We performed NGS analysis for cancer susceptibility genes. The sequencing library (custom panel BRONCO containing 296 genes) was prepared using the SureSelectXT HS target enrichment system from Agilent (Ref.1 in online suppl. material; for all online suppl. material, see https://doi.org/10.1159/000528744). Sequence analysis did not detect any abnormalities apart from fumarate hydratase heterozygous carrier status (likely pathogenic variant NM_000143.4[FH]:c.2T>A, p.Met1?). However, CNV analysis of the sequencing data discovered a heterozygous loss of all exons of CHEK2 tumor suppressor gene and heterozygous loss of the neurofibromin 2 (NF2) gene.
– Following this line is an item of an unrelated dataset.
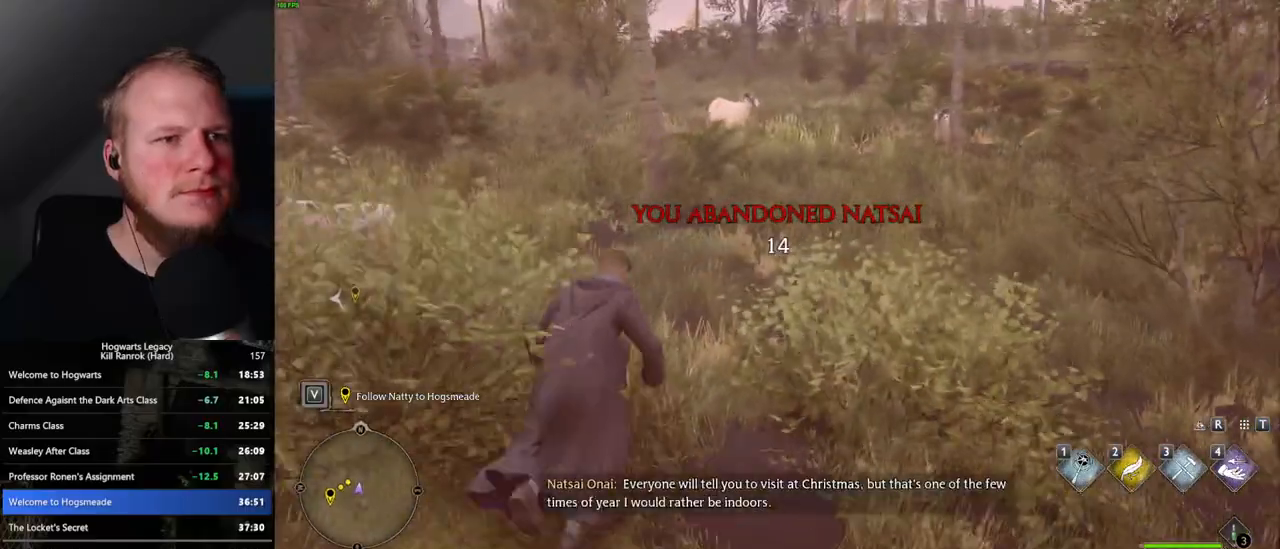
{"keys": ["w"], "mouse": [], "events": []}
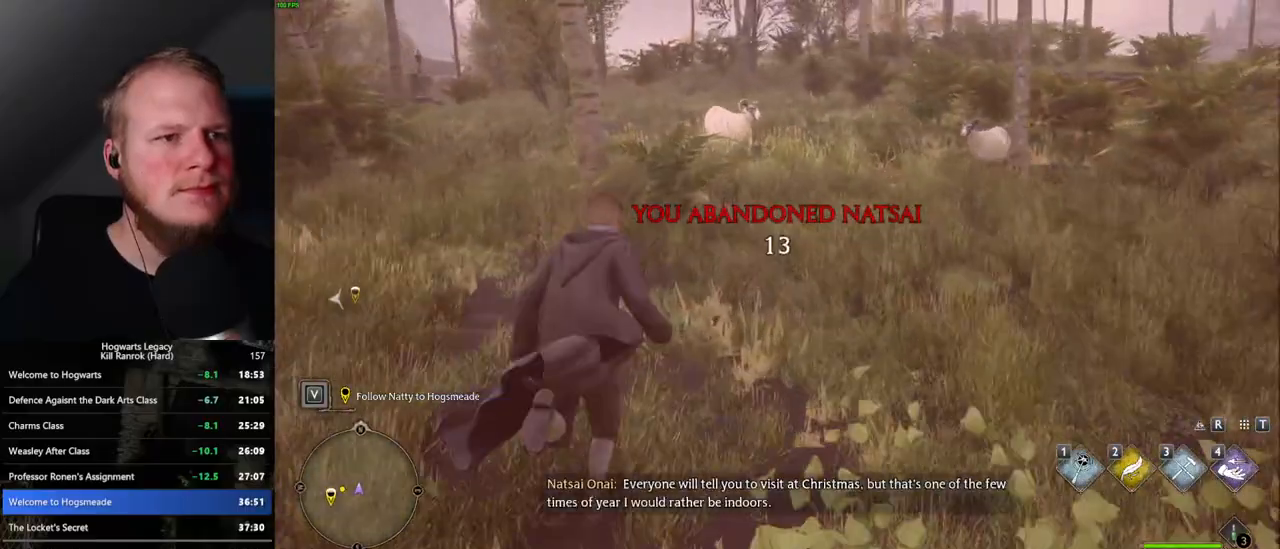
{"keys": ["w"], "mouse": [], "events": [[367, "d", "down"], [433, "d", "up"]]}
We confirmed the NF2 deletion by MLPA analysis (Fig. 4a, Ref.2 in online suppl. material). Close cytogenetic distance and possible gene linkage suggested a larger chromosome 22 deletion.

Fig. 4.

a Heterozygous loss of the NF2 gene, confirmed by MLPA analysis. b Oligonucleotide array-CGH, detecting extensive 3.8 Mb-sized 22q12.1→22q12.3 de novo interstitial deletion. c Schematic map of chromosome 22, showing selected disease-associated genes.

Fig. 4.

a Heterozygous loss of the NF2 gene, confirmed by MLPA analysis. b Oligonucleotide array-CGH, detecting extensive 3.8 Mb-sized 22q12.1→22q12.3 de novo interstitial deletion. c Schematic map of chromosome 22, showing selected disease-associated genes.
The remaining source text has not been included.